> _Activity_:
Return all of the entries word for word, but omit the pictures they contain.

---

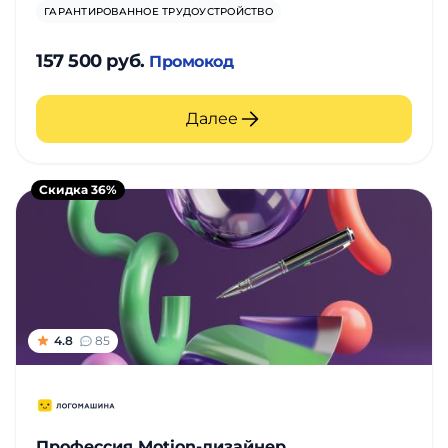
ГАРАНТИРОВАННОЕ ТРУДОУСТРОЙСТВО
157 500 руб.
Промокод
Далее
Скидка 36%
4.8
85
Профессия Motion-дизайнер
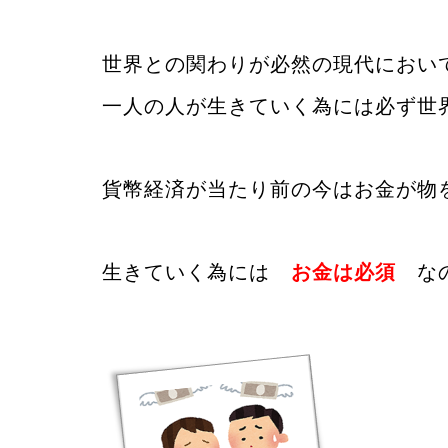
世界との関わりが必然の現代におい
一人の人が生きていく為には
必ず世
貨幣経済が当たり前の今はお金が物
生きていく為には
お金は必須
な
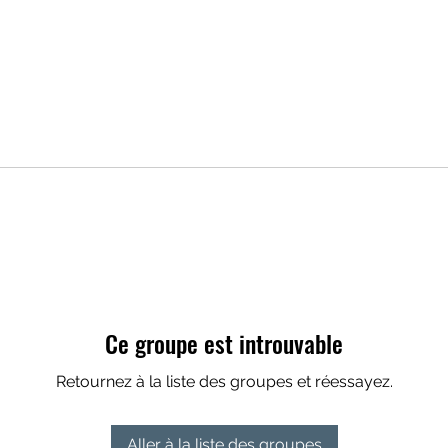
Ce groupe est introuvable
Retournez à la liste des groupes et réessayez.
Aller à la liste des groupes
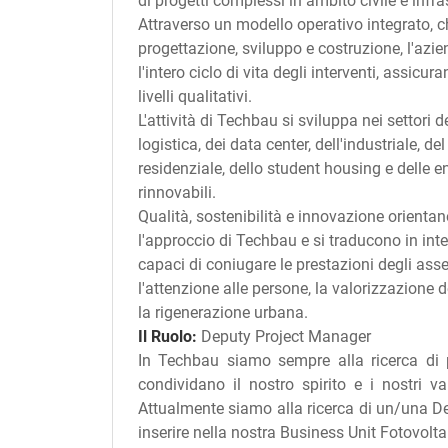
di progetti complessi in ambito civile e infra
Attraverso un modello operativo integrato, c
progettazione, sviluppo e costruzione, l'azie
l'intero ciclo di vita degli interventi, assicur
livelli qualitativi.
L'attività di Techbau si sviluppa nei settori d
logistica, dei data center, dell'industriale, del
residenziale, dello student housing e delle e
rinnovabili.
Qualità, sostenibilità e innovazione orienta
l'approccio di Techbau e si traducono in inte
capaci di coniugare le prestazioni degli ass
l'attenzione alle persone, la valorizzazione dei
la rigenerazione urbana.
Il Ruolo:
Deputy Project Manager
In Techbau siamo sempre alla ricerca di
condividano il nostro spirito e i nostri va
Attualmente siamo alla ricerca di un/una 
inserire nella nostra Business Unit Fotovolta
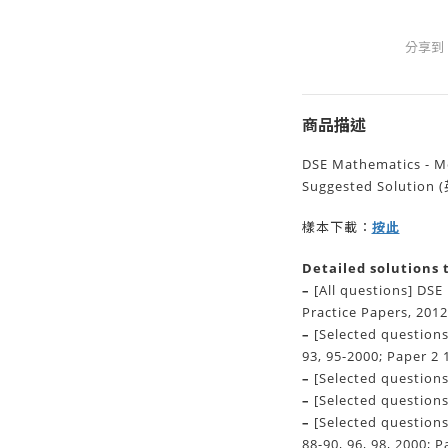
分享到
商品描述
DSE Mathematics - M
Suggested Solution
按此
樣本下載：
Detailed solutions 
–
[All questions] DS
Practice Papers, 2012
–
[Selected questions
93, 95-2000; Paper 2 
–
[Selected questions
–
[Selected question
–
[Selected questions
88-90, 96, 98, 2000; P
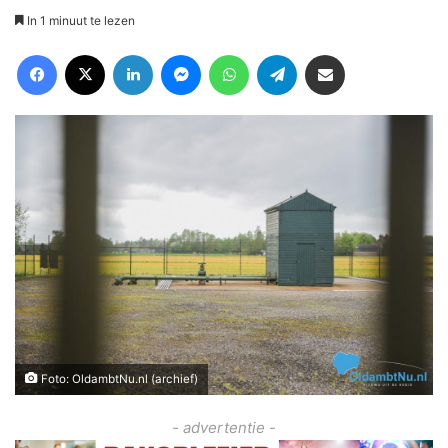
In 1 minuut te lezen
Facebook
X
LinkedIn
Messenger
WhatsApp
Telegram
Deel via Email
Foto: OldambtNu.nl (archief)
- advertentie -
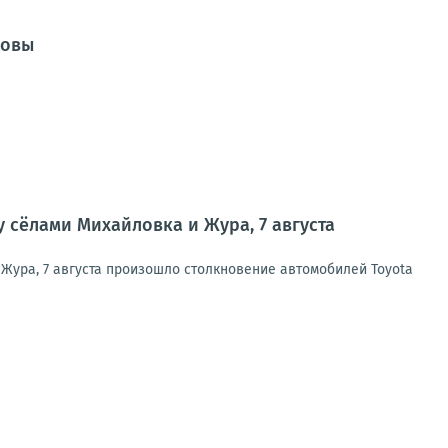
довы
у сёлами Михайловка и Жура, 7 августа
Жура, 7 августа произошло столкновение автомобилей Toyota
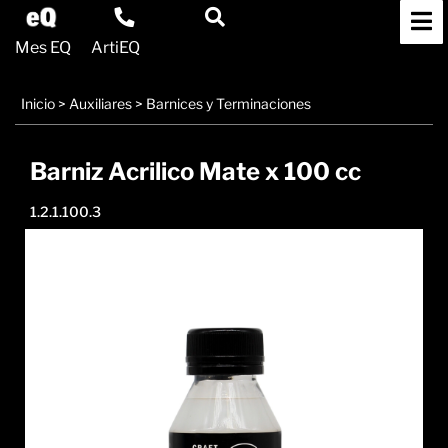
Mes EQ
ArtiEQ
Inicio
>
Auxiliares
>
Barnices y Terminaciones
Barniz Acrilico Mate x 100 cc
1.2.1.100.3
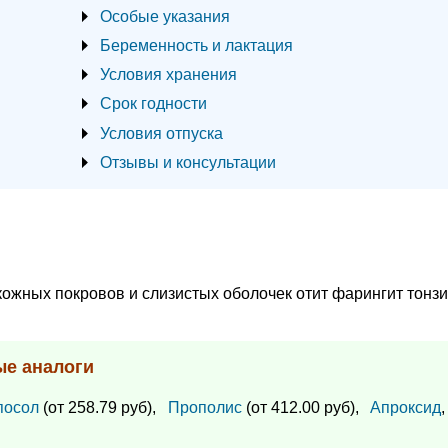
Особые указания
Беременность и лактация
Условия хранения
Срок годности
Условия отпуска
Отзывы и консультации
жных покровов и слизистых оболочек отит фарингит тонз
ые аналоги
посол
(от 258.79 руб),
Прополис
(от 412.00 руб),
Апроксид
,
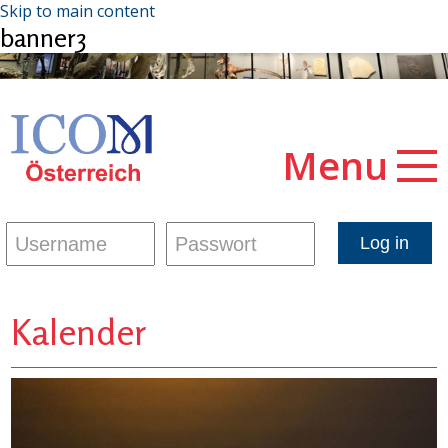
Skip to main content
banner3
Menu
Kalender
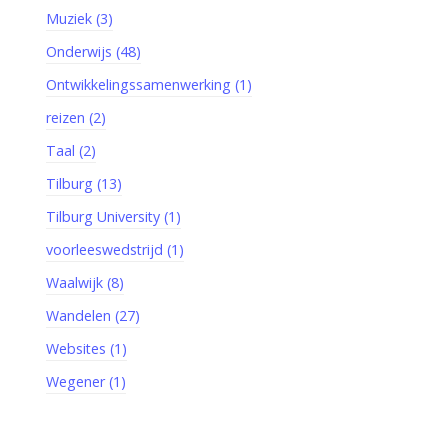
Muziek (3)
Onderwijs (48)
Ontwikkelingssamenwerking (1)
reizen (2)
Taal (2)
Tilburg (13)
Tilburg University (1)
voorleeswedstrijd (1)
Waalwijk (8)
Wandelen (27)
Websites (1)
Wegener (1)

---

> _Result below_:
ГАРАНТИРОВАННОЕ ТРУДОУСТРОЙСТВО
157 500 руб.
Промокод
Далее
Скидка 36%
4.8
85
Профессия Motion-дизайнер
世界との関わりが必然の現代におい
一人の人が生きていく為には
必ず世
貨幣経済が当たり前の今はお金が物
生きていく為には
お金は必須
な
Ce groupe est introuvable
Retournez à la liste des groupes et réessayez.
Aller à la liste des groupes
di progetti complessi in ambito civile e infra
Attraverso un modello operativo integrato, c
progettazione, sviluppo e costruzione, l'azie
l'intero ciclo di vita degli interventi, assicur
livelli qualitativi.
L'attività di Techbau si sviluppa nei settori d
logistica, dei data center, dell'industriale, del
residenziale, dello student housing e delle e
rinnovabili.
Qualità, sostenibilità e innovazione orienta
l'approccio di Techbau e si traducono in inte
capaci di coniugare le prestazioni degli ass
l'attenzione alle persone, la valorizzazione dei
la rigenerazione urbana.
Il Ruolo:
Deputy Project Manager
In Techbau siamo sempre alla ricerca di
condividano il nostro spirito e i nostri va
Attualmente siamo alla ricerca di un/una 
inserire nella nostra Business Unit Fotovolta
分享到
商品描述
DSE Mathematics - M
Suggested Solution
按此
樣本下載：
Detailed solutions 
–
[All questions] DS
Practice Papers, 2012
–
[Selected questions
93, 95-2000; Paper 2 
–
[Selected questions
–
[Selected question
–
[Selected questions
88-90, 96, 98, 2000; P
In 1 minuut te lezen
Facebook
X
LinkedIn
Messenger
WhatsApp
Telegram
Deel via Email
Foto: OldambtNu.nl (archief)
- advertentie -
довы
у сёлами Михайловка и Жура, 7 августа
Жура, 7 августа произошло столкновение автомобилей Toyota
Mes EQ
ArtiEQ
Inicio
>
Auxiliares
>
Barnices y Terminaciones
Barniz Acrilico Mate x 100 cc
1.2.1.100.3
Особые указания
Беременность и лактация
Условия хранения
Срок годности
Условия отпуска
Отзывы и консультации
жных покровов и слизистых оболочек отит фарингит тонз
ые аналоги
посол
(от 258.79 руб),
Прополис
(от 412.00 руб),
Апроксид
,
Skip to main content
banner3
Menu
Kalender
Muziek (3)
Onderwijs (48)
Ontwikkelingssamenwerking (1)
reizen (2)
Taal (2)
Tilburg (13)
Tilburg University (1)
voorleeswedstrijd (1)
Waalwijk (8)
Wandelen (27)
Websites (1)
Wegener (1)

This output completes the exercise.